Interviste

The Pretty Things: Dick Taylor racconta i segreti della band che diede vita al movimento mod e non solo

Da selvaggi rocker degli esordi a sofisticati psichedelici alla fine dei Sessanta, un sontuoso cofanetto di tredici dischi celebra a dovere la brillantissima avventura di una delle band cardine del rock britannico

Autore Federico Guglielmi
  • Il11 Aprile 2023
The Pretty Things: Dick Taylor racconta i segreti della band che diede vita al movimento mod e non solo

I Pretty Things nel 1970 (fonte: ufficio stampa)

A dispetto di una notorietà certo ben più che di culto ma mai veramente di massa, i Pretty Things hanno avuto un ruolo importante nell’ambito del rock d’Oltremanica, cogliendo lo spirito dei tempi che cambiavano, fungendo da ispirazione a numerosi colleghi e realizzando svariati dischi di assoluto valore tra i quali è impossibile non menzionare almeno S.F. Sorrow, che nel 1968 fu uno dei primi concept album – o, se preferite, “rock opera” – della storia.

Nel 2020, la morte del cantante Phil May purtroppo ha posto fine alla vicenda della band, ma la sua eredità continua a scintillare.

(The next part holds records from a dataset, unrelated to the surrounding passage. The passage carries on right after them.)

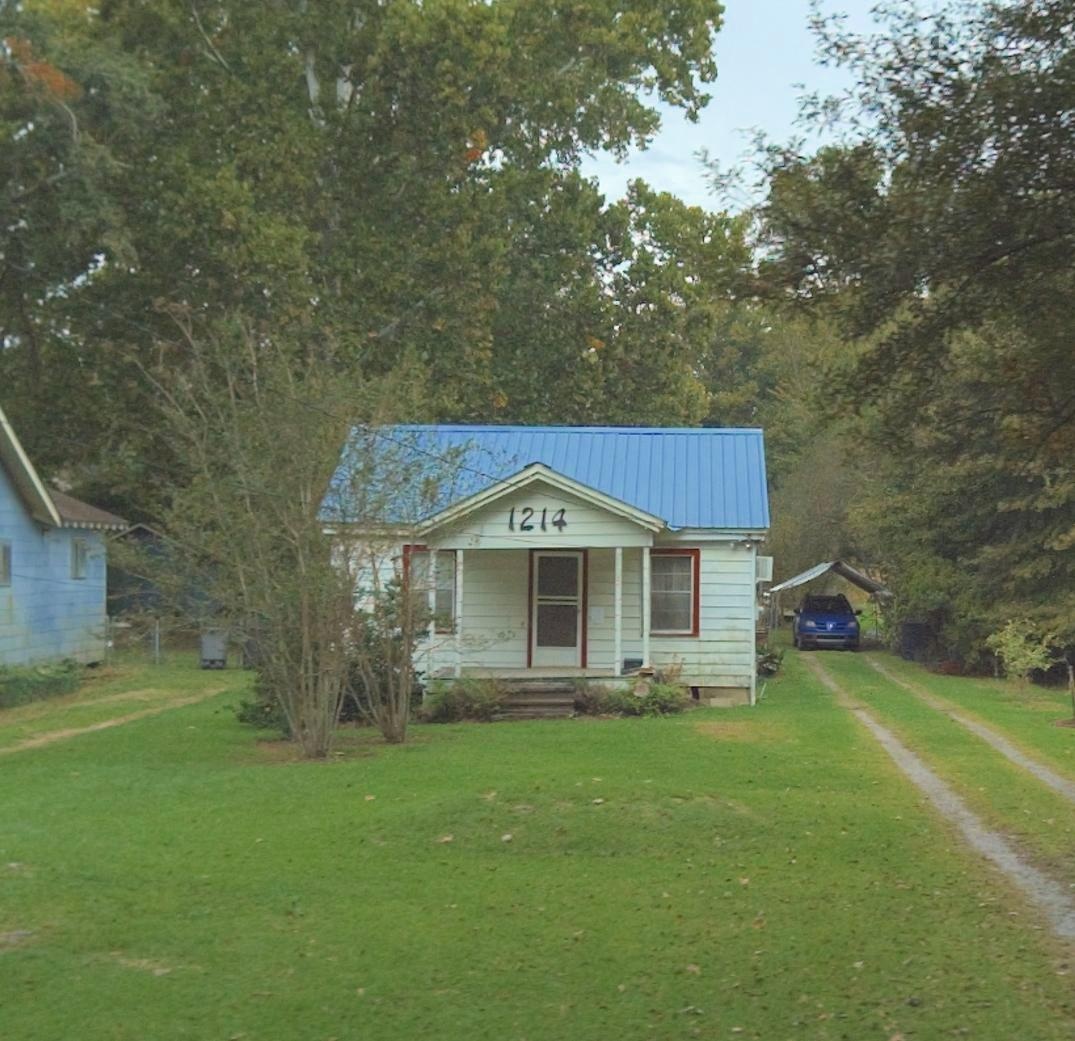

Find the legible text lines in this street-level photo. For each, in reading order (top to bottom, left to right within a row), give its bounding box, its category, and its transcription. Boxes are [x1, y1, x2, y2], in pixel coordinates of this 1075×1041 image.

[507, 506, 569, 533] StreetNumber: 1214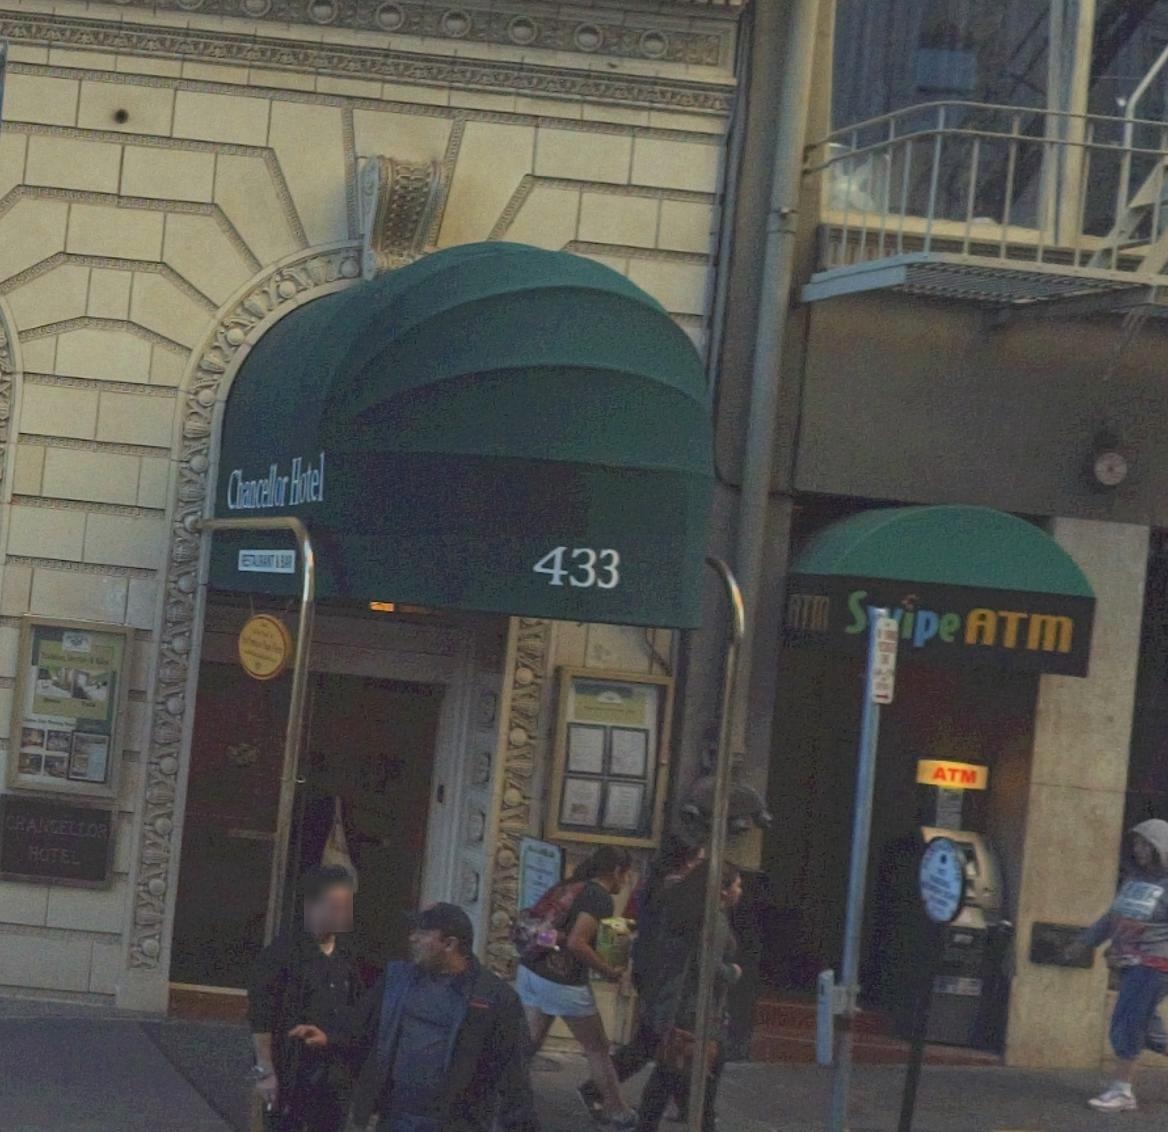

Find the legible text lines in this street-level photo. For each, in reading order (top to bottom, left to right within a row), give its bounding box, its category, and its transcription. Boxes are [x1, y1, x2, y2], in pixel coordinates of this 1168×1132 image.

[225, 448, 328, 512] BusinessName: Chancellor Hotel
[239, 553, 294, 571] None: RESTAURANT & BAR
[529, 542, 622, 590] StreetNumber: 433
[785, 589, 832, 638] None: ATM
[843, 587, 1075, 654] BusinessName: S*ipe ATM
[928, 763, 979, 786] None: ATM
[1, 812, 110, 841] BusinessName: CHANCELLOR
[25, 843, 82, 868] BusinessName: HOTEL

Ne è consapevole e fiero il suo partner in crime, il chitarrista Dick Taylor, da noi raggiunto per un esplicativo scambio di battute.


Ecco un estratto dell’intervista che trovate integralmente sul numero di marzo/aprile di Billboard Italia.

L’intervista a Dick Taylor dei Pretty Things

Un cofanetto con tredici LP è qualcosa che non molti possono permettersi. Sei orgoglioso della discografia dei Pretty Things?

Sono contento che i nostri album in studio siano disponibili in un’unica confezione. Ne sono totalmente appagato e mi piace l’idea che gli acquirenti potranno verificarne il valore avendoli tutti assieme. Naturalmente mi auguro che trarranno piacere dal loro ascolto.


Per tua scelta, sei assente da alcuni di questi dischi. Col senno di poi, ti dispiace di non essere sempre stato nella band?

Avevo lasciato i Pretty Things puntando ad allargare i miei orizzonti, e non sono sicuro che se fossi rimasto mi sarei goduto quegli anni tanto quanto ho fatto mentre ero “fuori dall’ovile”. Durante quel periodo la mia vita è stata piena e varia… quindi sì, anche a posteriori credo che sia stata una decisione giusta.

S.F. Sorrow è un disco magnifico, uno dei capolavori della storia del rock. Qual è la tua opinione in merito?

A disco terminato, percepivo che avevamo creato qualcosa di significativo. Insolitamente, lì dentro non c’era niente che avrei voluto cambiare e nella sua interezza sembrava davvero avere una specie di vita propria. Benché non abbia venduto milioni di copie, ero felicissimo di averlo realizzato e penso che il tempo abbia confermato la mia opinione.

Quali altri vostri album reputi di maggior valore, e per quali motivi?

È una domanda molto difficile. Credo che la risposta più giusta sia Bare as Bone, Bright as Blood, uscito nel 2020 poco dopo la scomparsa di Phil. Non solo per le sue qualità musicali, ma anche per l’intensità del lavoro svolto così a stretto contatto con lui su quello che sapevamo sarebbe stato l’ultimo capitolo dei Pretty Things.

Dopo oltre cinquant’anni non sei pentito di non essere rimasto a suonare il basso nei Rolling Stones?

Nemmeno per un minuto, a parte che questa cosa mi viene chiesta di continuo! Tranquillo, però, non mi dà fastidio!


Che effetto ti fa sapere che tanti colleghi abbiano visto in voi un modello fondamentale?

È sempre molto gratificante scoprire di aver influenzato gli altri, che si tratti di David Bowie, dei Kasabian o di una giovane band locale. Specie queste ultime, in realtà.

Pretty Things - 1970 - intervista - 2
Pretty Things (fonte: ufficio stampa)

Il cofanetto dei Pretty Things

Pubblicato il 31 marzo dalla Madfish in mille esemplari, The Complete Studio Albums: 1965-2020 raccoglie come da titolo i tredici “veri” LP dei Pretty Things, ovviamente in versioni rimasterizzate. Dall’esordio omonimo all’antologia di cover acustiche Bare as Bone, Bright as Blood, passando per altre pietre miliari come Get the Picture? (1965), S.F. Sorrow (1968) e Parachute (1970), un eclettico, appassionante viaggio tra R&B, rock and roll, beat, garage, psichedelia, hard rock.